What’s happening in your blind spot?

It’s a startling thought, really: “The only person’s face I can’t see in a conversation or a meeting is my own.” That’s a little unnerving. Sheila Heen, founder of Triad Consulting and lecturer at Harvard Law School, has a Big Think+ video called “The Science of Receiving Feedback: Seeing Your Blind Spots. In it, she lays out a few more things to think about. “The only body language I’m not paying attention to is my own,” she continues. “I know what I look like when I’m looking at myself standing still in the mirror, but I don’t know what I look like in action, in life. The other thing is I don’t know what I sound like.” We’re pretty much flying blind when it comes to understanding how others are seeing us. Thank goodness for feedback.

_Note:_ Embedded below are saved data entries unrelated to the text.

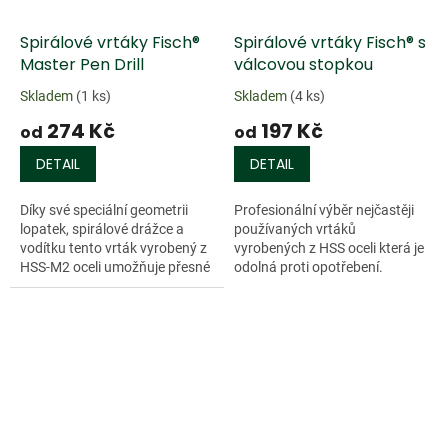
Spirálové vrtáky Fisch®
Spirálové vrtáky Fisch® s
Master Pen Drill
válcovou stopkou
Skladem
(1 ks)
Skladem
(4 ks)
274 Kč
197 Kč
od
od
DETAIL
DETAIL
Díky své speciální geometrii
Profesionální výběr nejčastěji
lopatek, spirálové drážce a
používaných vrtáků
vodítku tento vrták vyrobený z
vyrobených z HSS oceli která je
HSS-M2 oceli umožňuje přesné
odolná proti opotřebení.
vrtání bez ohledu na materiál
Vhodný pro přesné díry do
který odvrtáváte. Výborný...
měkkého dřeva, tvrdého dřeva
Doprodej
a deskového...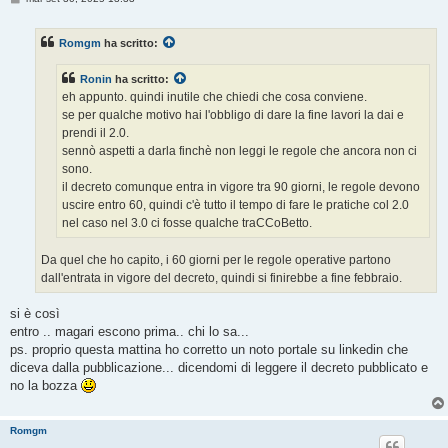
e
s
s
Romgm
ha scritto:
a
g
g
Ronin
ha scritto:
i
o
eh appunto. quindi inutile che chiedi che cosa conviene.
se per qualche motivo hai l'obbligo di dare la fine lavori la dai e
prendi il 2.0.
sennò aspetti a darla finchè non leggi le regole che ancora non ci
sono.
il decreto comunque entra in vigore tra 90 giorni, le regole devono
uscire entro 60, quindi c'è tutto il tempo di fare le pratiche col 2.0
nel caso nel 3.0 ci fosse qualche traCCoBetto.
Da quel che ho capito, i 60 giorni per le regole operative partono
dall'entrata in vigore del decreto, quindi si finirebbe a fine febbraio.
si è così
entro .. magari escono prima.. chi lo sa...
ps. proprio questa mattina ho corretto un noto portale su linkedin che
diceva dalla pubblicazione... dicendomi di leggere il decreto pubblicato e
no la bozza
Romgm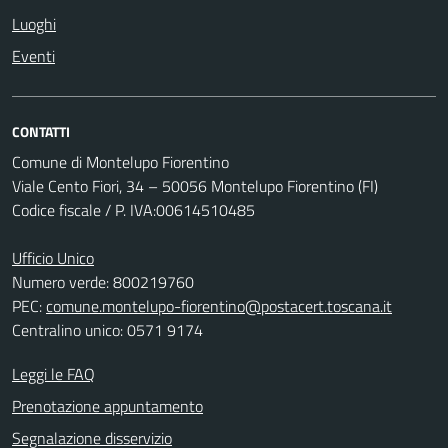
Luoghi
Eventi
CONTATTI
Comune di Montelupo Fiorentino
Viale Cento Fiori, 34 – 50056 Montelupo Fiorentino (FI)
Codice fiscale / P. IVA:00614510485
Ufficio Unico
Numero verde: 800219760
PEC:
comune.montelupo-fiorentino@postacert.toscana.it
Centralino unico: 0571 9174
Leggi le FAQ
Prenotazione appuntamento
Segnalazione disservizio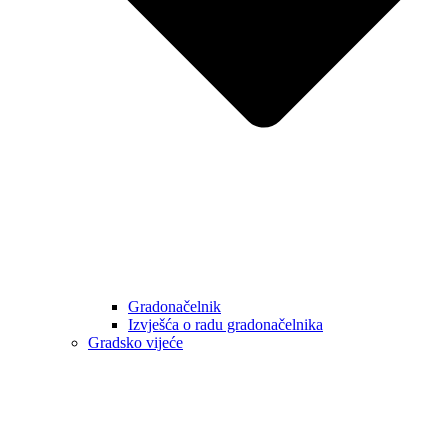
Gradonačelnik
Izvješća o radu gradonačelnika
Gradsko vijeće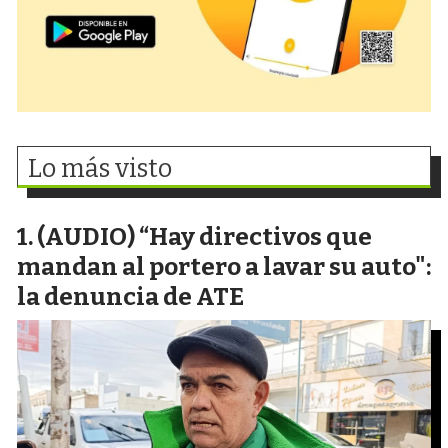
Lo más visto
(AUDIO) “Hay directivos que
mandan al portero a lavar su auto":
la denuncia de ATE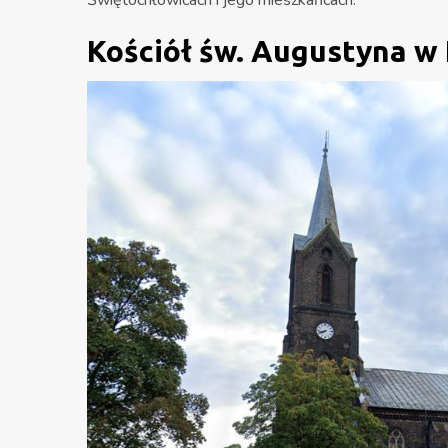
Świętochłowicach i jego mieszkańcach.​
Kościół św. Augustyna w 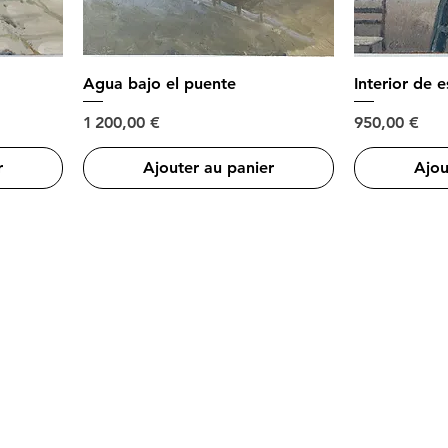
Agua bajo el puente
Interior de 
Prix
Prix
1 200,00 €
950,00 €
r
Ajouter au panier
Ajou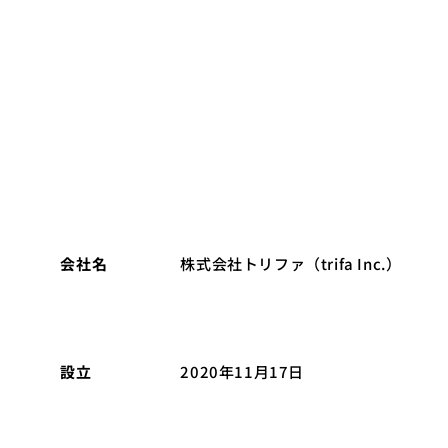
日本はその底力を結集しさえすれば、再び世界に
「新しい時代をつくる」をビジョンに日本発、
会社名
株式会社トリファ（trifa Inc.）
設立
2020年11月17日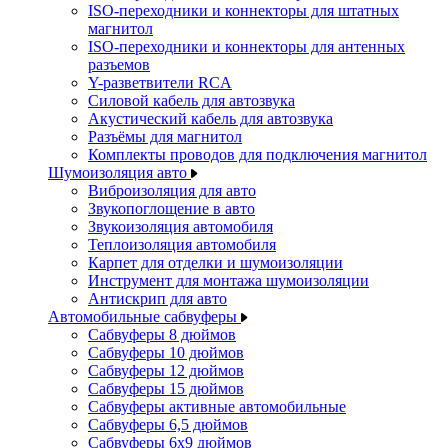
ISO-переходники и коннекторы для штатных
магнитол
ISO-переходники и коннекторы для антенных
разъемов
Y-разветвители RCA
Силовой кабель для автозвука
Акустический кабель для автозвука
Разъёмы для магнитол
Комплекты проводов для подключения магнитол
Шумоизоляция авто
Виброизоляция для авто
Звукопоглощение в авто
Звукоизоляция автомобиля
Теплоизоляция автомобиля
Карпет для отделки и шумоизоляции
Инструмент для монтажа шумоизоляции
Антискрип для авто
Автомобильные сабвуферы
Сабвуферы 8 дюймов
Сабвуферы 10 дюймов
Сабвуферы 12 дюймов
Сабвуферы 15 дюймов
Сабвуферы активные автомобильные
Сабвуферы 6,5 дюймов
Сабвуферы 6x9 дюймов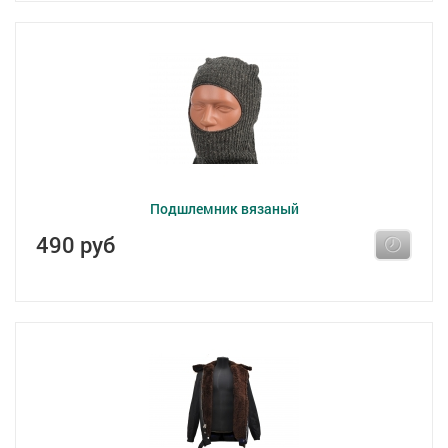
Подшлемник вязаный
490 руб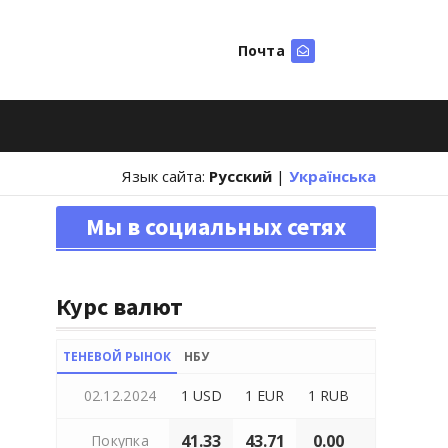
Почта
Искать
Язык сайта:
Русский
|
Українська
Мы в социальных сетях
Курс валют
ТЕНЕВОЙ РЫНОК
НБУ
02.12.2024
1 USD
1 EUR
1 RUB
41.33
43.71
0.00
Покупка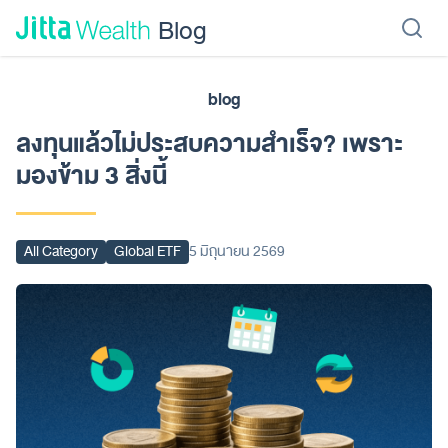
Skip to content - ข้ามไปที่เนื้อหา
Blog
blog
เรียนลงทุน
ลงทุนเอง
ลงทุนอัตโนมัติ
Jitta Protect
Jitta Card
ลงทุนแล้วไม่ประสบความสำเร็จ? เพราะ
มองข้าม 3 สิ่งนี้
All Category
Global ETF
5 มิถุนายน 2569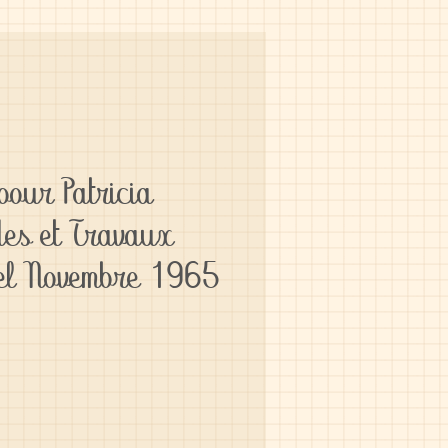
our Patricia
es et Travaux
el Novembre 1965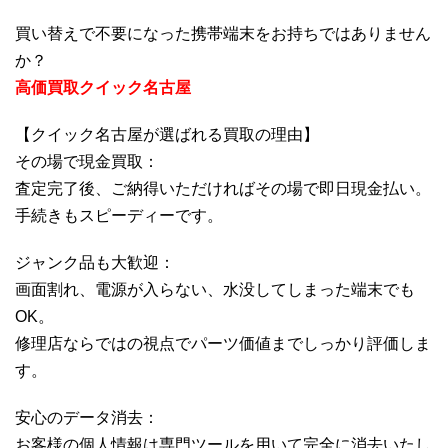
買い替えで不要になった携帯端末をお持ちではありません
か？
高価買取クイック名古屋
【クイック名古屋が選ばれる買取の理由】
その場で現金買取：
査定完了後、ご納得いただければその場で即日現金払い。
手続きもスピーディーです。
ジャンク品も大歓迎：
画面割れ、電源が入らない、水没してしまった端末でも
OK。
修理店ならではの視点でパーツ価値までしっかり評価しま
す。
安心のデータ消去：
お客様の個人情報は専門ツールを用いて完全に消去いたし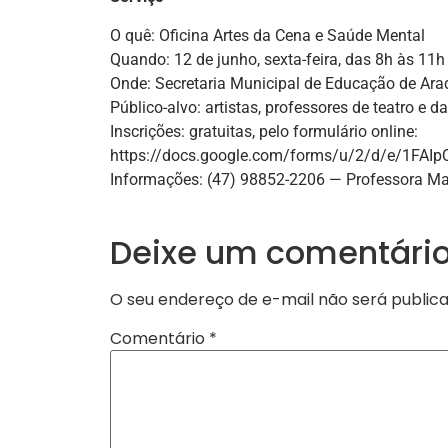
O quê: Oficina Artes da Cena e Saúde Mental
Quando: 12 de junho, sexta-feira, das 8h às 11h
Onde: Secretaria Municipal de Educação de Ara
Público-alvo: artistas, professores de teatro e 
Inscrições: gratuitas, pelo formulário online:
https://docs.google.com/forms/u/2/d/e/1
Informações: (47) 98852-2206 — Professora Ma
Deixe um comentári
O seu endereço de e-mail não será publica
Comentário
*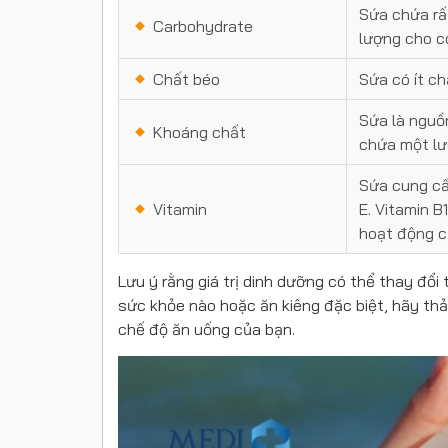
Sứa chứa rấ
Carbohydrate
lượng cho c
Chất béo
Sứa có ít ch
Sứa là nguồn
Khoáng chất
chứa một lư
Sứa cung cấ
Vitamin
E. Vitamin B
hoạt động c
Lưu ý rằng giá trị dinh dưỡng có thể thay đổi
sức khỏe nào hoặc ăn kiêng đặc biệt, hãy thả
chế độ ăn uống của bạn.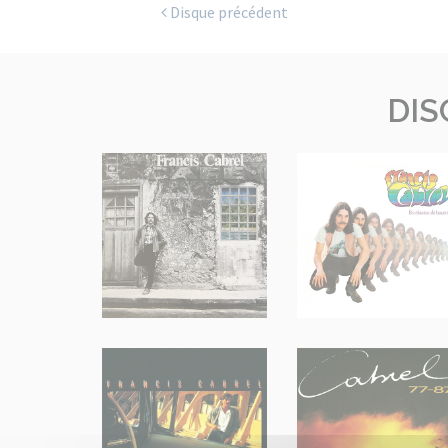
Disque précédent
DIS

Sure, it can be annoying, even disconcerting, when we receive feedback from others about things we’ve said and/or done. They may describe a meeting that went off the rails, or clueing us in to an unintended impression we’ve given others on our team. It’s hard to sit through a summary of our imperfections, especially when we’ve invested so much effort in what we say and how we say it. But feedback like this is absolutely invaluable. It gives us a precious peek at ourselves from the outside. As Heen notes, it’s entirely possible — and not uncommon — that the persona we project is completely different from the way in which we see ourselves.

Blind spots? Me?

Yes, you, and everyone else, too. It’s not a matter of being personally obtuse. Heen talks about brain research by Sophie Scott revealing that when we speak, we actually shut off the part of our brain — the superior temporal sulcus, or “STS” — that analyzes others’ speech for meaning and emotion. So we literally don’t know what we sound like to others.
“This is why it’s so surprising when we hear a recording of ourself,” Heen suggests, “because your voice coming out of the speaker is actually going through that STS for the first time in a long time, and you’re shocked at like, uh, that’s how I sound?” 

Watching your tone

A particularly troublesome blind spot can lie in the gap between our tone as we intend it, and the way it comes across to others. We’re talking particularly here about inflection and cadence, often-subtle auditory cues through which we communicate all sorts of things: a humorous twist, a touch of skepticism, and emotion. When there’s a disconnect, our meaning can become hopelessly distorted. Ever had an argument in which the other person picks up on some subtle, provocative subtext you hadn’t even realized you were communicating? “I’m not using some tone. What are you talking about?” As Sheen says, “Theoretically I’ve been listening to myself every day of my life, but actually I rarely hear myself the way everybody else does.”

Holding yourself accountable to be more effective

Obviously, then, feedback we receive from others is priceless when we want to see into our own blind spots. Heen suggests regularly, actively soliciting feedback as the best possible double-check of our own perceptions during meetings and other important exchanges, especially those that didn’t go the way we’d hoped.